'I know now what you meant, father. It was very stupid of me not to understand. Of course you offered Nobbin for Luke's trolly, and now you are going with her.'

She spoke in her usual bright voice, but not with any expectation of disarming him. She knew well by this stage of her dearly-bought experience that such men are not to be disarmed. Always surly, his surliness only varied in degree.

'Them that's fools this side o' t' grave are less like for it t' other,' he said. 'It's true I'm taking Nobbin ower to Northside Edge, but there's no need for all t' Mires to ken. It may or it mayn't come to Dick Chapman's knowledge, but mind you, you're dumb. I offered her to Dick to ride to t' pits.'

While he spoke, avoiding looking at her, a foreboding of some wholly formless but very decided evil darted into her mind. For an instant she hesitated to utter the suggestion of principle that rose simultaneously to her lips. But to have done so would have been to shirk what he was shirking.

'Of course Nobbin is half his,' she said.

Hartas did not answer but got up slowly.

'And what she earns must be his, half of it, I mean,' she said with more inward tremor, but more outward steadiness. 'Besides,' she added, getting up too and going close to him, 'do you think she's fit for this piece of work, father? It's all very well her hobbling a bit when it's only to the pits, and often no work when she gets there. No one could call us cruel to her, she's——'

Hartas raised his hand suddenly and struck out. But it was only into the air, and Scilla did not wince as he had hoped she would. He would not glance at her. Not for worlds would he have owned what the influence of that glance into her earnest unwavering eyes might have been.

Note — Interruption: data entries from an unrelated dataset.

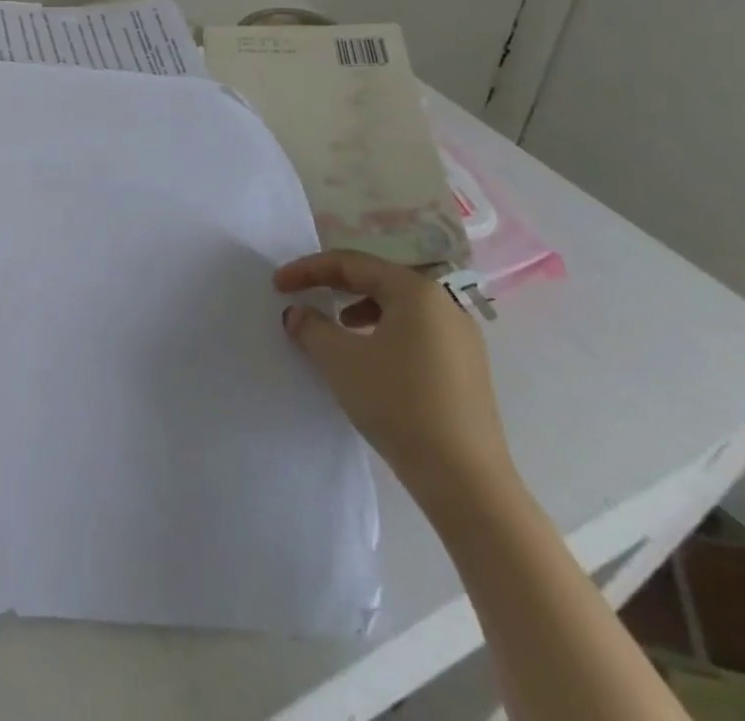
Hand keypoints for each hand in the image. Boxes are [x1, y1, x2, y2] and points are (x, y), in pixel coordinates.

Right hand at [275, 250, 516, 507]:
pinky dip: (384, 331)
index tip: (278, 284)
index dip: (308, 269)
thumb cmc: (398, 403)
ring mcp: (461, 337)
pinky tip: (370, 357)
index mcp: (415, 291)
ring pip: (398, 306)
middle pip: (377, 279)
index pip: (351, 264)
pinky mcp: (467, 368)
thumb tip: (297, 313)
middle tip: (303, 295)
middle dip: (334, 285)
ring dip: (359, 308)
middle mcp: (444, 304)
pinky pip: (416, 331)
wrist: (465, 480)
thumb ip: (311, 326)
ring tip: (336, 325)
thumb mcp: (340, 359)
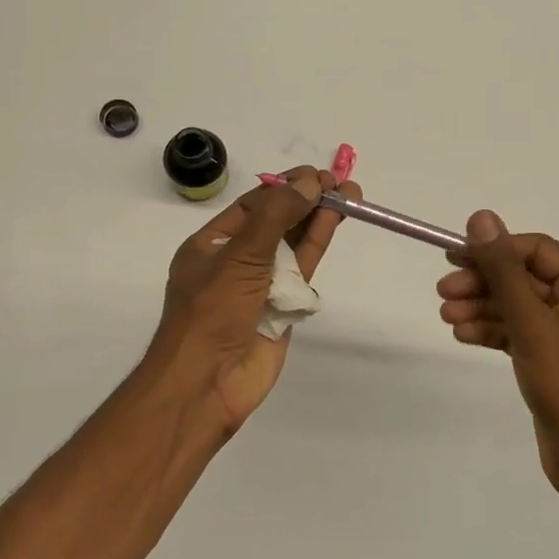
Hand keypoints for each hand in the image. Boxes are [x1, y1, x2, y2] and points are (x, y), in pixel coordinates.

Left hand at [142, 166, 361, 444]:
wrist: (207, 383)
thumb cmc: (212, 313)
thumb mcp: (240, 257)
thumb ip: (276, 218)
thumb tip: (309, 183)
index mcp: (211, 245)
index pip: (252, 206)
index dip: (284, 188)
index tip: (316, 175)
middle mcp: (235, 261)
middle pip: (276, 222)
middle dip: (307, 201)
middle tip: (342, 183)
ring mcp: (259, 285)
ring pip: (292, 244)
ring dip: (318, 219)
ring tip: (351, 196)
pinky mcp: (281, 308)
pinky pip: (301, 271)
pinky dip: (316, 246)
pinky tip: (334, 223)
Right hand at [436, 211, 558, 514]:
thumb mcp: (531, 323)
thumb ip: (503, 270)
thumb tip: (481, 218)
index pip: (536, 250)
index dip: (493, 249)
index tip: (452, 255)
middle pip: (524, 279)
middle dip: (483, 284)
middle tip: (442, 292)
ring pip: (519, 308)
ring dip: (483, 308)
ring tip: (445, 316)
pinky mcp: (555, 360)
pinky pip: (520, 333)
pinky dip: (493, 331)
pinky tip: (462, 334)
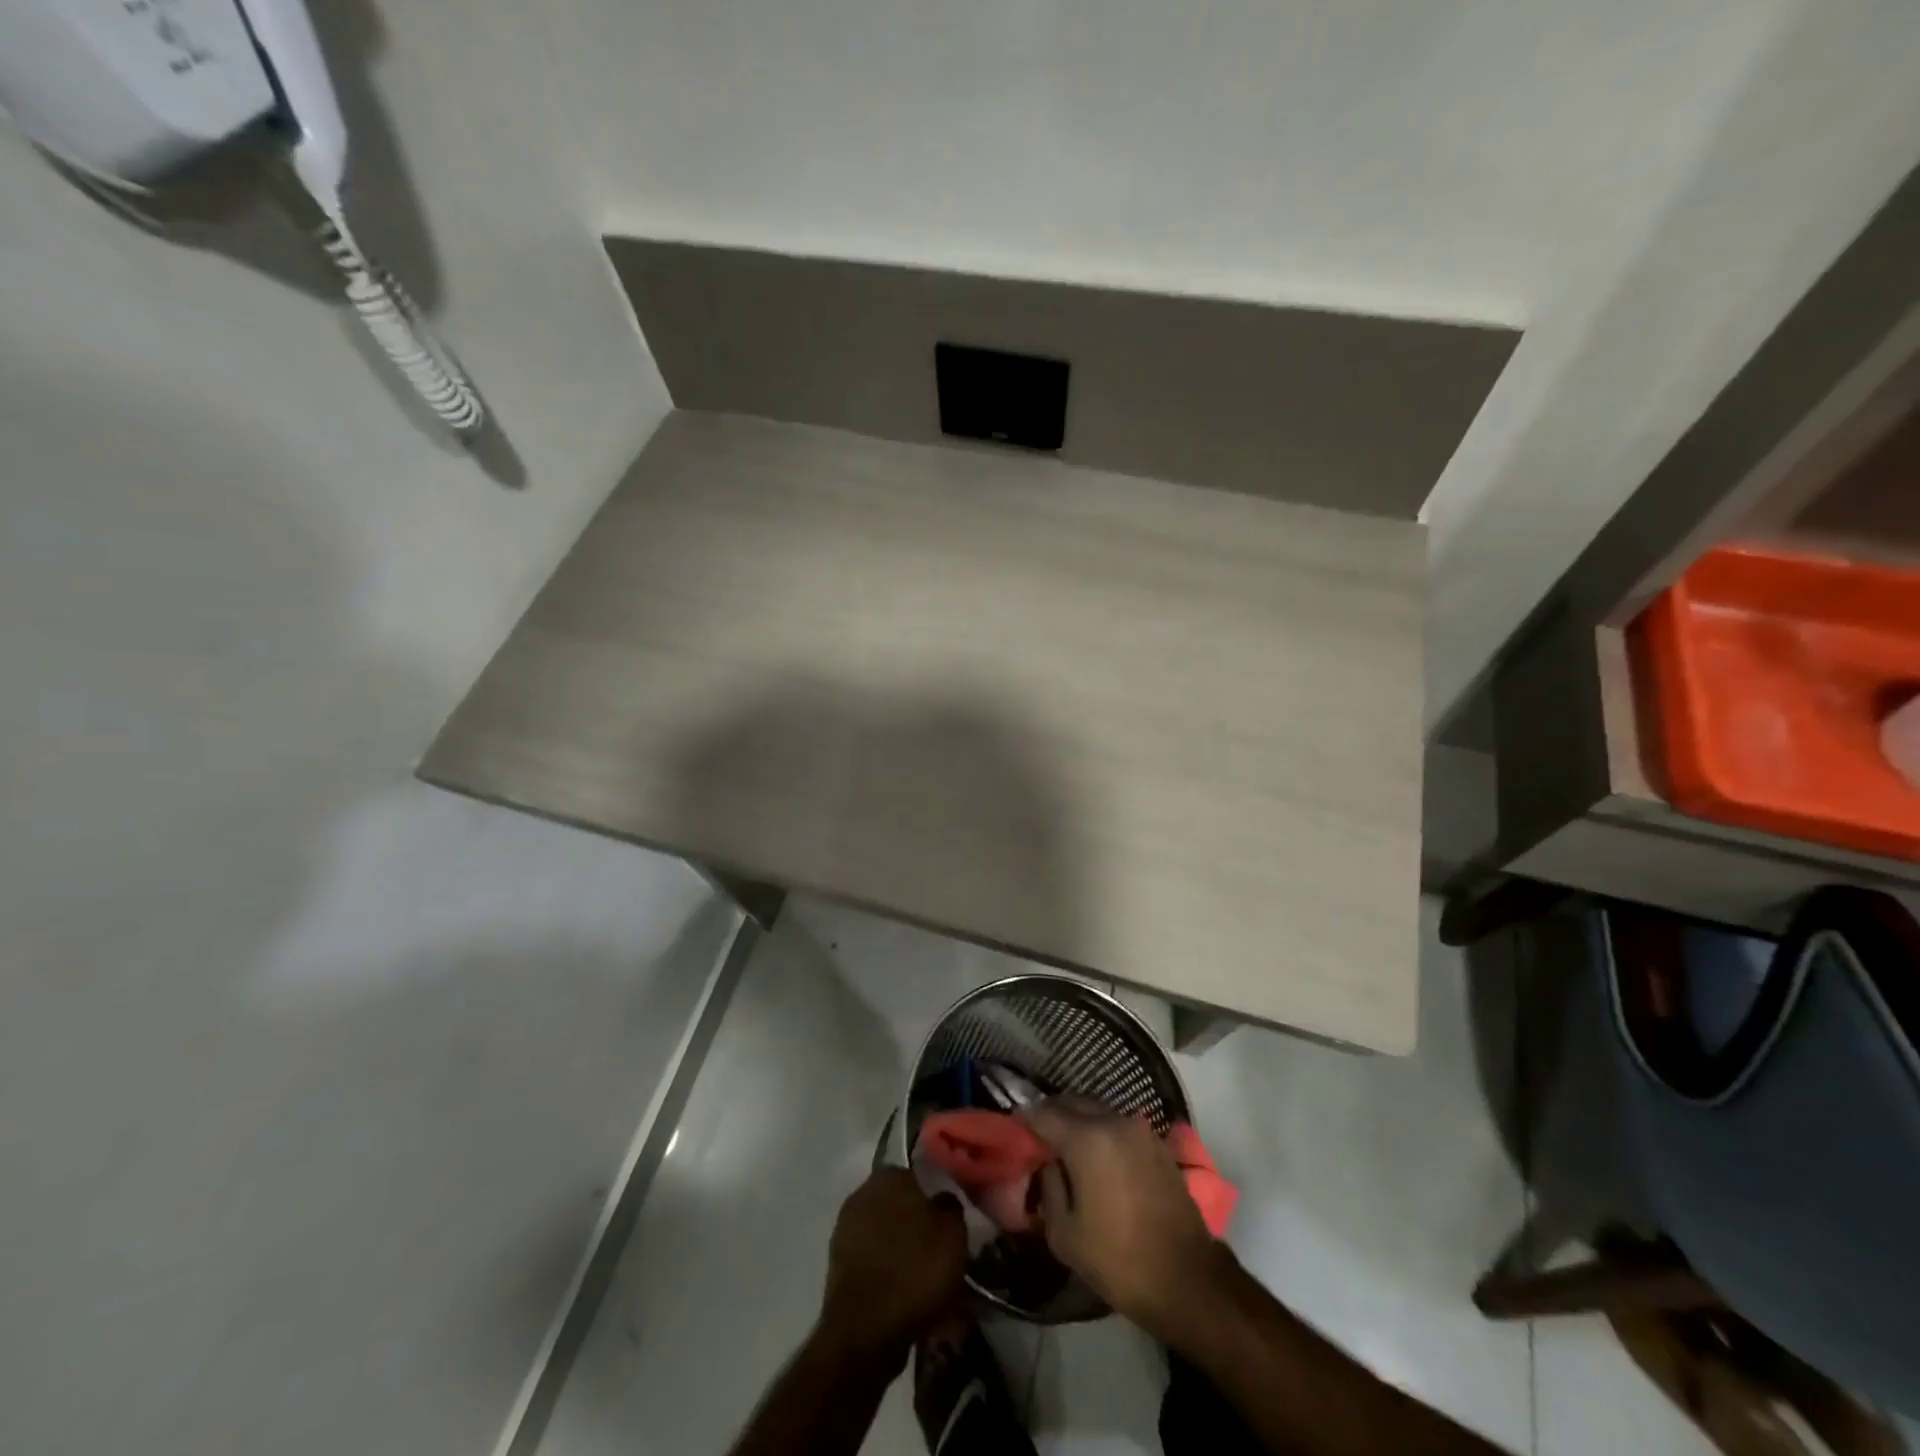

'Cruel to her!' he exclaimed in his thick voice, 'she's as fat as butter, and if we're stinted she has her meat. Come, Scilla, what are you driving at? Let's leave riddles.'

'The law,' said Scilla, with an urgency which felt to her own keen emotions desperate. Was not the law her phantom, the dread avenger that dogged her steps and filled her thoughts? She loved her husband with all her heart, but in her utmost loyalty she still always considered him as a transgressor, not as a victim. To Hartas he was a victim, the victim of adverse circumstance, of an embodiment of spite in the shape of Elias Constantine. Hartas Kendrew's predominant article of faith was that in which Admiral Marlowe, Mr. Severn, and Elias Constantine were inextricably mingled. But his trinity in unity possessed, according to his distorted reasoning, a viciousness which could only nurture revengefulness.